Before selling your house, packing your bags and heading south or west to spend your golden years, Delawareans would do well to take a close look at the benefits of staying right where they are.

Up and down the state, you will have little trouble locating transplants from New York, New Jersey and the Washington, D.C., metro area who can tell you why the First State is an attractive retirement destination.

Location contributes mightily to Delaware’s appeal – the big city cultural attractions of New York, Philadelphia, Baltimore and Washington – are just a couple of hours away and the pace of life in Delaware is definitely less hurried. And the lure of the beaches of coastal Sussex and the rich history of New Castle County’s Chateau Country cannot be denied.

But an even bigger factor for those transplants – and something that those of us who have lived here for years sometimes tend to overlook – is how the tax burden for retirees in Delaware compares with other states.

No matter where we live, people will complain about taxes. However, if you take a careful look at the numbers, Delawareans have far fewer reasons to complain than residents of most other states.

Let’s start with the easy one: Delaware is one of only four states that do not levy a sales tax.

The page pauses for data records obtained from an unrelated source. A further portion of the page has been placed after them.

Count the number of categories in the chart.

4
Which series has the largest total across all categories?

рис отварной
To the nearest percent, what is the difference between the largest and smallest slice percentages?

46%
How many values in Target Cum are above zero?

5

If that’s a priority for you, your other options are chilly New Hampshire, chilly and distant Montana, and even more distant Oregon.

Real estate taxes in Delaware average out at fourth-lowest in the nation, behind only Hawaii, Alabama and Louisiana. In comparison, New Jersey’s rates are the highest in the nation and nearby New York, Pennsylvania and Maryland rank 41st, 39th and 30th, respectively. And it’s worth noting that these taxes are significantly lower in Sussex County, long a popular retirement destination, and Kent County, favored by military retirees, than they are upstate in New Castle County.

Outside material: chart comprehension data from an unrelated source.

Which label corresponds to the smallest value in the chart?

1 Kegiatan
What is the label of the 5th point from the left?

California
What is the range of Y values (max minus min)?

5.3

Delaware’s income tax rates are among the most favorable in the nation for retirees. Although its top rate – 6.6 percent on income in excess of $60,000 – is higher than either Pennsylvania’s flat rate of 3.07 percent or Maryland’s top rate of 5.75 percent on income in excess of $250,000, Delaware offers tax advantages that many other states don’t match.

For example, Delaware does not tax Social Security benefits. So, if you receive a $3,000 Social Security check each month, that means you’re getting $36,000 a year that is not subject to state income taxes.

On top of that, anyone over 60 qualifies for an exclusion on the first $12,500 of income from pensions and retirement plans (including interest, dividends, capital gains and rental income). The deduction for pension recipients who haven’t turned 60 yet is $2,000.

The standard deduction for taxpayers under 65 is $3,250 for an individual and $6,500 for a couple. For those 65 and over, the deduction is increased to $5,750 for an individual and $11,500 for a couple. Further, the personal tax credit of $110 is doubled for those who are 60 and older.

The cumulative impact of those exemptions, deductions and credits can generate significant savings. From the numbers given here, it’s easy to see that a retired couple could have income of $100,000 or so from Social Security, pensions and a part-time job and not have to pay a penny of state income tax.

As the state’s lawmakers worked their way through a $400 million budget gap in June, they considered some changes to the tax rules, including raising the age to qualify for the pension exclusion, but they ultimately decided to keep things as they are.

The General Assembly did make a big change to benefit those who have enjoyed financial success in their lifetimes. It voted to abolish Delaware’s estate tax, a levy that had piggybacked on the federal tax. Effective January 1, 2018, the elimination of the estate tax will have limited impact, as it had been assessed only on estates valued at $5.49 million or more, but it gives those with substantial assets (and those who aspire to reach such levels) one more reason to maintain a Delaware residence in their retirement years.